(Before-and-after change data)
[Start of Attachment]
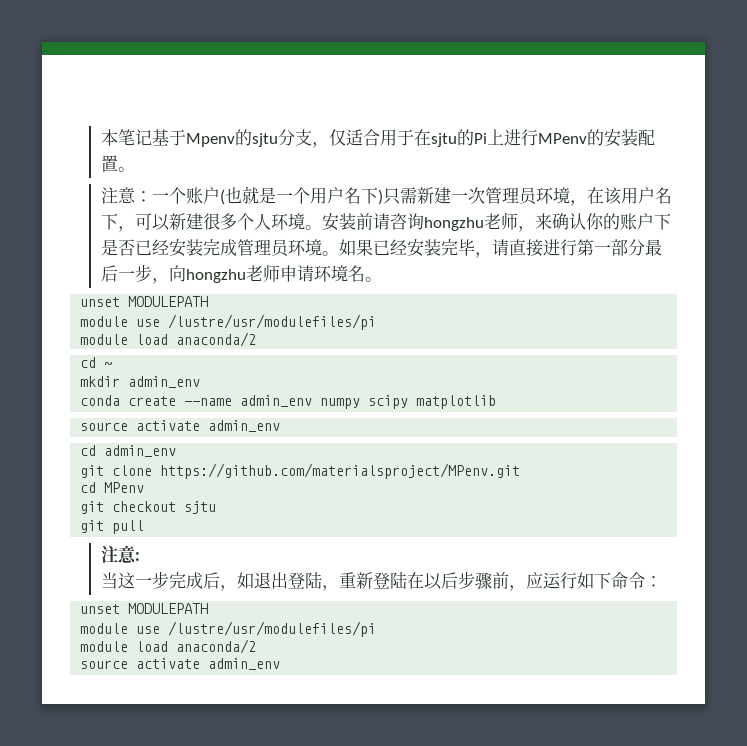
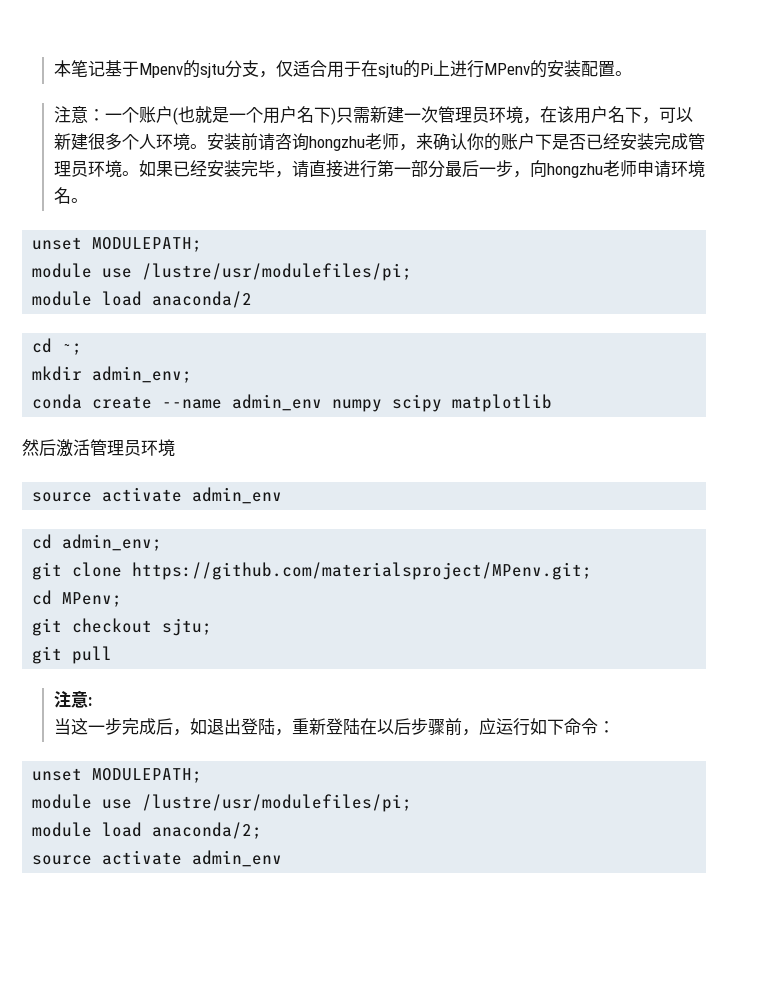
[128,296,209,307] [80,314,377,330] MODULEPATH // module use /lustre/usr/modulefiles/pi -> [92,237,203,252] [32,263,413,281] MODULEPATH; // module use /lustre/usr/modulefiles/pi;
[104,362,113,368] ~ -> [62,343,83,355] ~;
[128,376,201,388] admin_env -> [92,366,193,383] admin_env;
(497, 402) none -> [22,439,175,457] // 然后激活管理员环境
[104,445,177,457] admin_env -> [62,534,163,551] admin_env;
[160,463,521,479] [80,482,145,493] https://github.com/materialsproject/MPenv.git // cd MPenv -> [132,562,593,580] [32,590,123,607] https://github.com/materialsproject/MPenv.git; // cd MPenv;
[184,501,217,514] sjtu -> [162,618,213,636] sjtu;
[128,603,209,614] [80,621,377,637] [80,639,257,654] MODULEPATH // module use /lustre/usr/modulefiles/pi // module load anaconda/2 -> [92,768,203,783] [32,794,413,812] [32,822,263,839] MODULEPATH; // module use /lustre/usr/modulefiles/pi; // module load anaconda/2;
[End of Attachment]
# TASK TO CARRY OUT
Pictures stay out. Print the data exactly, from its first line through the line containing "[104,445,177,457] admin_env ->".

# EXERCISE ANSWER
[128,296,209,307] [80,314,377,330] MODULEPATH // module use /lustre/usr/modulefiles/pi -> [92,237,203,252] [32,263,413,281] MODULEPATH; // module use /lustre/usr/modulefiles/pi;
[104,362,113,368] ~ -> [62,343,83,355] ~;
[128,376,201,388] admin_env -> [92,366,193,383] admin_env;
(497, 402) none -> [22,439,175,457] // 然后激活管理员环境
[104,445,177,457] admin_env -> [62,534,163,551] admin_env;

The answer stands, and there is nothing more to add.